START Raw data
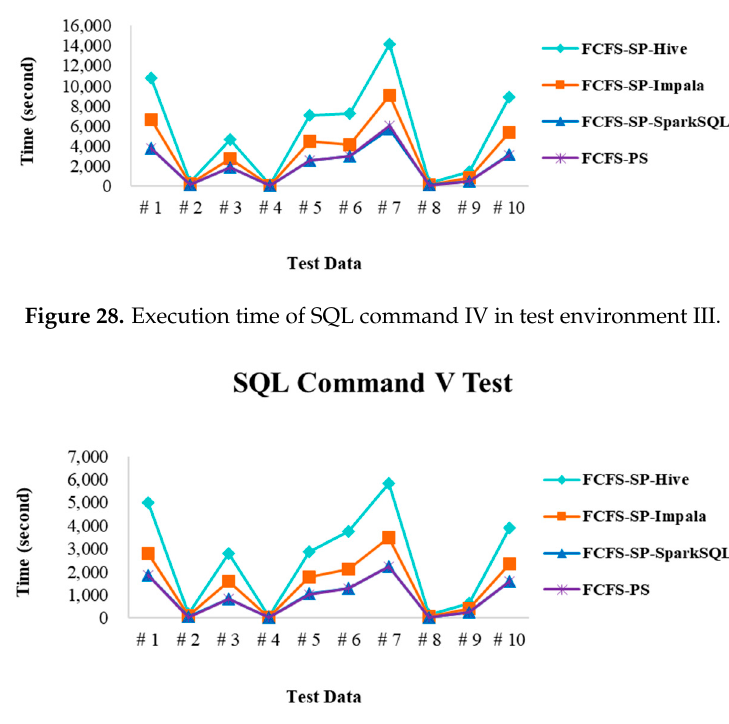
Figure 29. Execution time of SQL command V in test environment III.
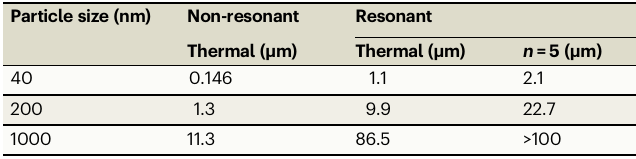
Table 1 | Comparison of the wireless trapping radii for non- resonant and resonant mode operation Particle size (nm)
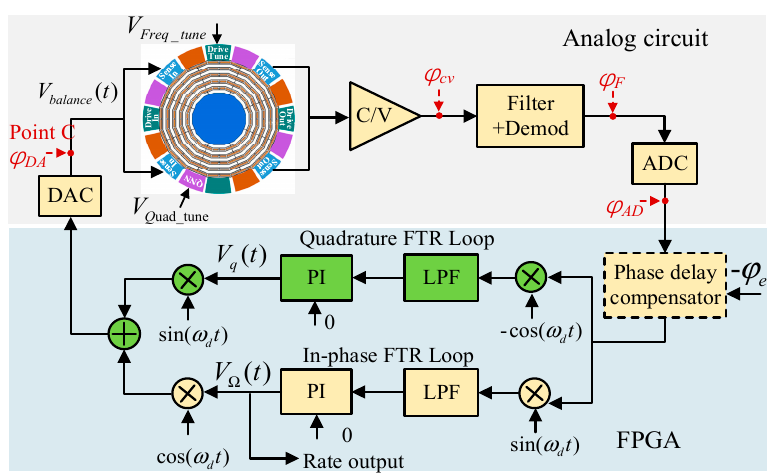
Figure 2. The control scheme of Mode I closed-loop gyroscope system.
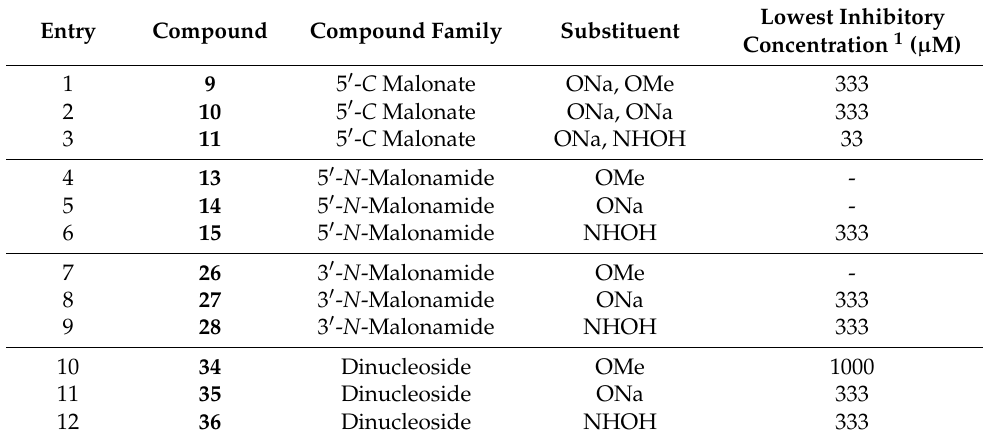
Table 1. Lowest concentrations at which inhibition was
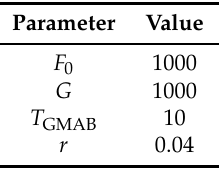
Table 3. General contract details of the GMAB rider.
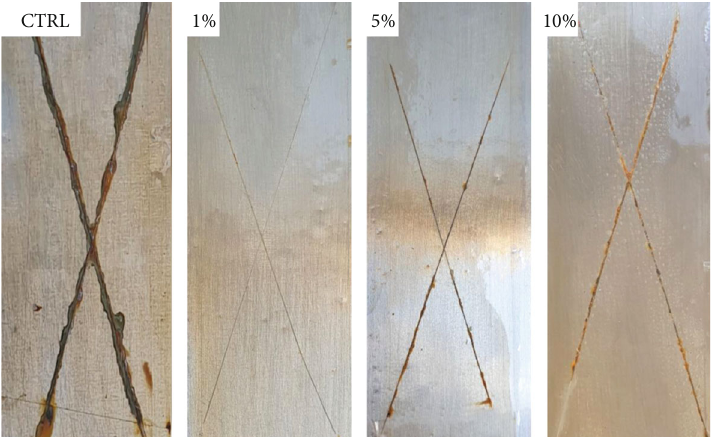
Figure 12: Samples after 72 hours of exposure in the salt spray chamber. The control coating and the coatings containing 1, 5, and 10wt%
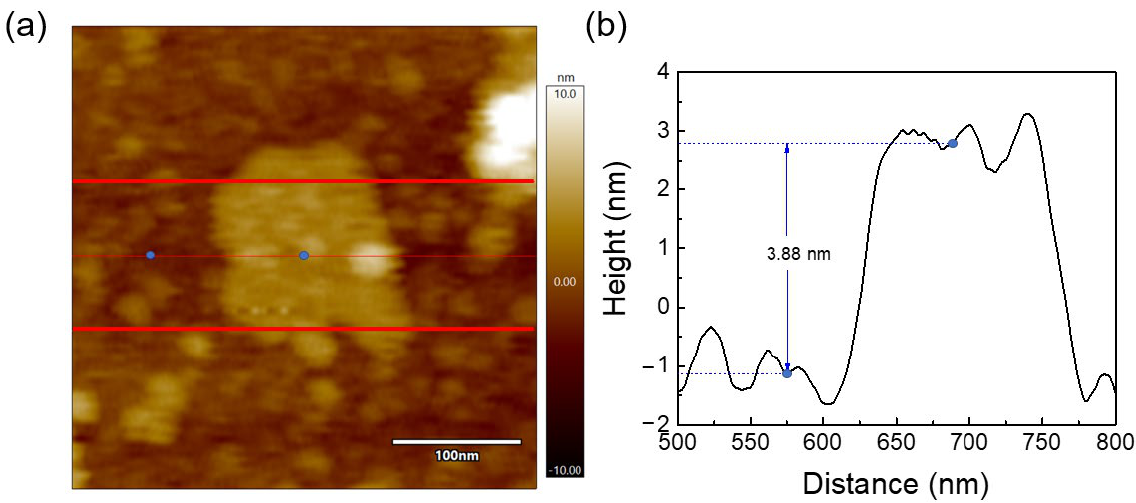
Figure 7 . ( a ) AFM image of a g-C 3 N 4 nanosheet and ( b ) corresponding average height values meas- measured between the red ured between the red lines.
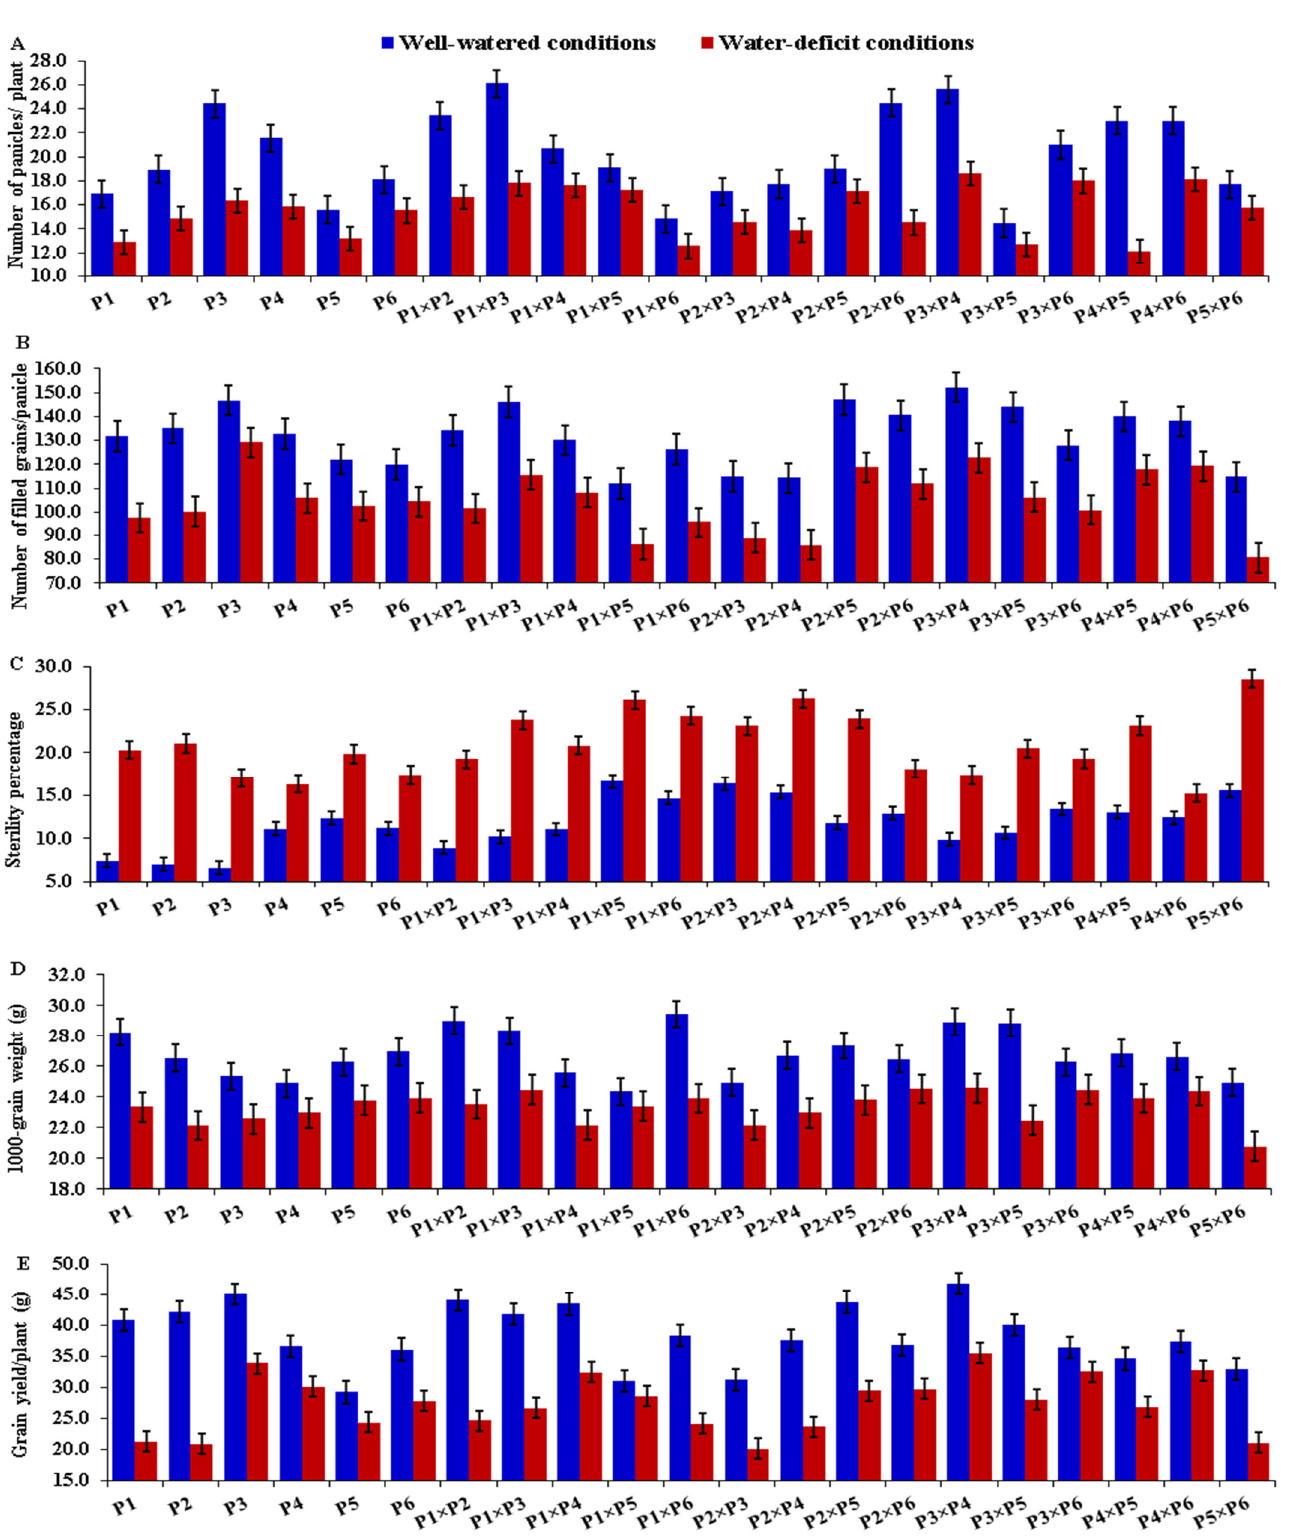
Figure 3. Mean performance of the six rice parents and their 15 F 1 crosses for number of panicles per plant ( A ), number of filled grains per panicle ( B ), sterility % ( C ), 1000-grain weight ( D ), and grain yield per plant ( E ) under well-watered and water-deficit conditions. The bars on the columns represent LSD ( p ≤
END Raw data
> _Work to complete_: Write out each entry exactly; any pictures stay out of the copy.

> _Solution to this problem_:
Figure 29. Execution time of SQL command V in test environment III.
Table 1 | Comparison of the wireless trapping radii for non- resonant and resonant mode operation Particle size (nm)
Figure 2. The control scheme of Mode I closed-loop gyroscope system.
Table 1. Lowest concentrations at which inhibition was
Table 3. General contract details of the GMAB rider.
Figure 12: Samples after 72 hours of exposure in the salt spray chamber. The control coating and the coatings containing 1, 5, and 10wt%
Figure 7 . ( a ) AFM image of a g-C 3 N 4 nanosheet and ( b ) corresponding average height values meas- measured between the red ured between the red lines.
Figure 3. Mean performance of the six rice parents and their 15 F 1 crosses for number of panicles per plant ( A ), number of filled grains per panicle ( B ), sterility % ( C ), 1000-grain weight ( D ), and grain yield per plant ( E ) under well-watered and water-deficit conditions. The bars on the columns represent LSD ( p ≤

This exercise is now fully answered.